§ TRAVAIL DEMANDÉ: Recopiez à l'identique toutes les lignes du matériel ci-dessous, en laissant les images de côté.

§ DONNÉES FOURNIES:

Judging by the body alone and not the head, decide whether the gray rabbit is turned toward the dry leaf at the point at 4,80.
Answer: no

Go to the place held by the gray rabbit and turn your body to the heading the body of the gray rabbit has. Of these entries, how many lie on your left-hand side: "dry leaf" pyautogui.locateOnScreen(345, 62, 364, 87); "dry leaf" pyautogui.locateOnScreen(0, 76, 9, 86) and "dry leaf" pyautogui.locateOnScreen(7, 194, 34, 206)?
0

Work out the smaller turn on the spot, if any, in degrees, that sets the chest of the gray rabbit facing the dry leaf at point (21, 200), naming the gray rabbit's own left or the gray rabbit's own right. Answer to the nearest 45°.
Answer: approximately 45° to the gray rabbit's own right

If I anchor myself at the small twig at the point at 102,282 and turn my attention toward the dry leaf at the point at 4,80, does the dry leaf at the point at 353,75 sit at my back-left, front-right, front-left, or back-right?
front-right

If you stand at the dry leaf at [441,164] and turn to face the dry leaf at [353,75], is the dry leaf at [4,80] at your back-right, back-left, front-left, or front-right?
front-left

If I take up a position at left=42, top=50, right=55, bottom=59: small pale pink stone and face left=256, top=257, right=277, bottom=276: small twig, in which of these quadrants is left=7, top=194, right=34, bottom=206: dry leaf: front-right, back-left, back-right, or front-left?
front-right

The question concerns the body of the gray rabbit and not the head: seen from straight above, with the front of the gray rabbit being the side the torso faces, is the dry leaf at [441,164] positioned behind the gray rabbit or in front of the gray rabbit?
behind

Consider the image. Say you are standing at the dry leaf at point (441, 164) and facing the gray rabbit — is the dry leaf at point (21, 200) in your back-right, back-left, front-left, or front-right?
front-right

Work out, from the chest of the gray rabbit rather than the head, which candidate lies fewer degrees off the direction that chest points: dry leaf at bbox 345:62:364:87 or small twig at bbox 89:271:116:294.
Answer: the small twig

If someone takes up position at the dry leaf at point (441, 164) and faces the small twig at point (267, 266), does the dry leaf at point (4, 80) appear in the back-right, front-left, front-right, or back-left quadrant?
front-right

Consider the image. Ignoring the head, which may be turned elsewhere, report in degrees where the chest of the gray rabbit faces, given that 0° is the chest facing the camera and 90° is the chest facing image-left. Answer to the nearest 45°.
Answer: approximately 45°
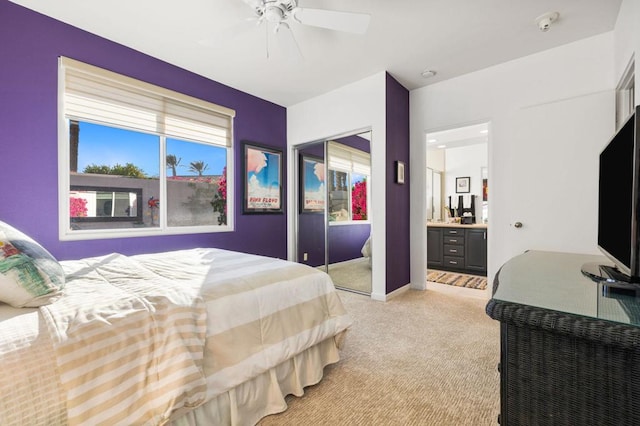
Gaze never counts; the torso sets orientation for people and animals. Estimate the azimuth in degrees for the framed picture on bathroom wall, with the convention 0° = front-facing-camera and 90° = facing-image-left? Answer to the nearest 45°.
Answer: approximately 0°

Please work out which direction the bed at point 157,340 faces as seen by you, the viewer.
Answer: facing away from the viewer and to the right of the viewer

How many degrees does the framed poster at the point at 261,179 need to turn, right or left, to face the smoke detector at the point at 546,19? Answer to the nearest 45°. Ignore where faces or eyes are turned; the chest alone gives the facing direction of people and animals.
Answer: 0° — it already faces it

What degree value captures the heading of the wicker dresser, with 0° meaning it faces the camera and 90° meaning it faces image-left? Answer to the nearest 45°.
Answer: approximately 90°

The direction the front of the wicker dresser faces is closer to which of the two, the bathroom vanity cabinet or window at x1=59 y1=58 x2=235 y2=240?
the window

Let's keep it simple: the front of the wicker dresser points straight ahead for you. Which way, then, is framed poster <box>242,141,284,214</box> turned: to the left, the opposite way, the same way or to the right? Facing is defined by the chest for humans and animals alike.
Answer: the opposite way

§ SOLUTION:
Judging by the body alone and not the head, decide whether the gray rabbit is turned toward the dry leaf at the point at 4,80.
Answer: no

Go to the place held by the gray rabbit and turn your body to the heading the body of the gray rabbit has. Of these entries, how many lie on your left-hand side: "dry leaf" pyautogui.locateOnScreen(345, 62, 364, 87); "dry leaf" pyautogui.locateOnScreen(0, 76, 9, 86) and "dry leaf" pyautogui.locateOnScreen(7, 194, 34, 206)?
0

Work out the smaller turn on the spot, if any, in degrees, that sets the chest of the gray rabbit facing the dry leaf at point (21, 200), naming the gray rabbit's own left or the gray rabbit's own right. Answer to the nearest 45°.
Answer: approximately 45° to the gray rabbit's own right

If I anchor myself at the small twig at the point at 102,282 and turn my attention toward the dry leaf at the point at 4,80, does the dry leaf at the point at 353,75 sit at my back-left, front-right, front-left, or back-right?
front-right

If you stand at the dry leaf at [441,164] and turn to face the dry leaf at [353,75], is the dry leaf at [4,80] at your back-right, back-left, front-left, or front-right?
front-left

If I take up a position at left=42, top=50, right=55, bottom=59: small pale pink stone and face left=256, top=257, right=277, bottom=276: small twig, in which of these quadrants is left=7, top=194, right=34, bottom=206: dry leaf: front-right, back-left, back-right, or front-left?
front-right

The question concerns the body of the gray rabbit and not the head: seen from straight above, with the front of the gray rabbit being the side the torso faces, is the dry leaf at [441,164] positioned behind the gray rabbit or in front of the gray rabbit?
behind

Consider the image. Say you are standing at the dry leaf at point (441, 164) and facing the gray rabbit — is the dry leaf at point (21, 200) in your back-right, back-left, front-left, or front-right?
front-right

Work out, from the chest of the gray rabbit rather than the head, which candidate lies fewer degrees off the direction that chest points: dry leaf at bbox 345:62:364:87 or small twig at bbox 89:271:116:294.
Answer: the small twig

If someone takes up position at the dry leaf at point (441, 164) and faces the small twig at point (267, 266), does the dry leaf at point (4, 80) appear in the back-right, front-left, front-right, or back-left quadrant?
front-right

Consider the image. Ignoring the head, which may be turned elsewhere, report in degrees where the chest of the gray rabbit faces, given that 0° is the chest facing the camera and 90° is the chest facing image-left. Answer to the nearest 45°.
Answer: approximately 45°
Gaze never counts; the torso sets orientation for people and animals. Estimate the azimuth in degrees for the framed picture on bathroom wall, with the convention 0° = front-facing-camera and 90° = facing-image-left? Answer to the nearest 45°.
Answer: approximately 0°

Please work out which direction the bed at point 157,340 faces as seen by you, the viewer.
Answer: facing away from the viewer and to the right of the viewer

How many degrees does the framed poster at the point at 261,179 need to turn, right or left, to face the smoke detector at the point at 546,19? Answer to the nearest 45°. Ignore where faces or eyes are turned; the chest alone gives the facing direction of people and animals.
Answer: 0° — it already faces it

What degree value captures the heading of the wicker dresser, with 0° meaning it faces the camera and 90° meaning it faces image-left? Answer to the nearest 45°.
Answer: approximately 90°

The direction the front of the wicker dresser faces is closer to which of the two, the bathroom vanity cabinet or window at x1=59 y1=58 x2=235 y2=240?
the window

Let's keep it simple: the front of the wicker dresser points straight ahead for you. Which way, then, is framed poster <box>242,141,284,214</box> turned: to the left, the opposite way, the same way or to the right? Facing is defined by the chest for humans and animals alike.
Answer: the opposite way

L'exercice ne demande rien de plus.